• _Exercise description_:
Starting at the line containing "state / province: Davao" and ending at the line containing "name author: D. Don ex Lamb.", repeat the entries with "catalogue / barcode" replaced by "specimen barcode" and everything else left as is.

Collected data:
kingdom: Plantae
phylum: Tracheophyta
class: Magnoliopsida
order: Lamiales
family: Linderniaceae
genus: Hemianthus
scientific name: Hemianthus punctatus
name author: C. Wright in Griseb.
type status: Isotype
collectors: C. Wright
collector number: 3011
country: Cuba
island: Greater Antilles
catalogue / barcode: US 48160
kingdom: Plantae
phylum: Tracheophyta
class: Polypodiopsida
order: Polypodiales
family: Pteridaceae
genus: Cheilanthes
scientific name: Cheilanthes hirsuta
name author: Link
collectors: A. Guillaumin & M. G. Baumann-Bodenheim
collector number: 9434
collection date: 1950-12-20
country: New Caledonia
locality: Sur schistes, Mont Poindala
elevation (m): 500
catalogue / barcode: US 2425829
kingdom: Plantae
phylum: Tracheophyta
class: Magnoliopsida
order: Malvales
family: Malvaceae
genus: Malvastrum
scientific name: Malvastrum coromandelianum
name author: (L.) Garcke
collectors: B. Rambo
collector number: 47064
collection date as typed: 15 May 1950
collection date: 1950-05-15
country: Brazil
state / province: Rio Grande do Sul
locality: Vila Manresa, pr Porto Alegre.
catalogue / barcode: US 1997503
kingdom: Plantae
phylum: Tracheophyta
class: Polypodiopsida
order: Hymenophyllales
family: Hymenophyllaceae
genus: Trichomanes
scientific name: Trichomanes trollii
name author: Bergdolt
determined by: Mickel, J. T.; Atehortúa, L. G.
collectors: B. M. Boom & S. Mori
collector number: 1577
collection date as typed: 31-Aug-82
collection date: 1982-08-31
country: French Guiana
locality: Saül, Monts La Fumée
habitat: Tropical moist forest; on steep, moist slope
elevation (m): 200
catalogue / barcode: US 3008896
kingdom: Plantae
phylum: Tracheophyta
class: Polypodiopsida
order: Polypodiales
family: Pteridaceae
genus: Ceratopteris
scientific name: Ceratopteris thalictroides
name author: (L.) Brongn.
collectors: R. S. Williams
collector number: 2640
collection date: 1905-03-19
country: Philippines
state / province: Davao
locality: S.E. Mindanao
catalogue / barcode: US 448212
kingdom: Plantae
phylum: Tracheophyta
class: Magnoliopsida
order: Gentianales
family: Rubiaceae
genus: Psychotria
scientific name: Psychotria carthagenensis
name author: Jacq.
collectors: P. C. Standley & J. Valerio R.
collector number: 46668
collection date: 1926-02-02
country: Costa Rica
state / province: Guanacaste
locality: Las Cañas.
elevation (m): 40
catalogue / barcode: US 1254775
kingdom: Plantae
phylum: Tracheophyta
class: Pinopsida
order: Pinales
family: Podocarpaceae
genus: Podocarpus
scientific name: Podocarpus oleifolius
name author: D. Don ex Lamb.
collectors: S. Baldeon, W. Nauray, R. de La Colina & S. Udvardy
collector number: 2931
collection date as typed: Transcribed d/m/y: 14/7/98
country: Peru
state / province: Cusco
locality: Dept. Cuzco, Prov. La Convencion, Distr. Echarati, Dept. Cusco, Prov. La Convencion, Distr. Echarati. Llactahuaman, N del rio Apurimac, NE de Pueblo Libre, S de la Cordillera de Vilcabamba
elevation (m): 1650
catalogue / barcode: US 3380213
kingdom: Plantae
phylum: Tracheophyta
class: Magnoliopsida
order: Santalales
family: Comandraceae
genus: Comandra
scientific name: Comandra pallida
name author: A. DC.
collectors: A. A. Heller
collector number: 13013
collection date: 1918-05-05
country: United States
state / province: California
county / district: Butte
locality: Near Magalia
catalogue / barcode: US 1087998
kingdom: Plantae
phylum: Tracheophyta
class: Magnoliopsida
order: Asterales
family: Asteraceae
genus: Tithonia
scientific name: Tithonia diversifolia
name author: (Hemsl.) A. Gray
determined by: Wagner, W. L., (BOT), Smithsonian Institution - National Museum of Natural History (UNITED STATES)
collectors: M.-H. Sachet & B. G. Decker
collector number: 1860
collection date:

• _Response below_:
state / province: Davao
locality: S.E. Mindanao
specimen barcode: US 448212
kingdom: Plantae
phylum: Tracheophyta
class: Magnoliopsida
order: Gentianales
family: Rubiaceae
genus: Psychotria
scientific name: Psychotria carthagenensis
name author: Jacq.
collectors: P. C. Standley & J. Valerio R.
collector number: 46668
collection date: 1926-02-02
country: Costa Rica
state / province: Guanacaste
locality: Las Cañas.
elevation (m): 40
specimen barcode: US 1254775
kingdom: Plantae
phylum: Tracheophyta
class: Pinopsida
order: Pinales
family: Podocarpaceae
genus: Podocarpus
scientific name: Podocarpus oleifolius
name author: D. Don ex Lamb.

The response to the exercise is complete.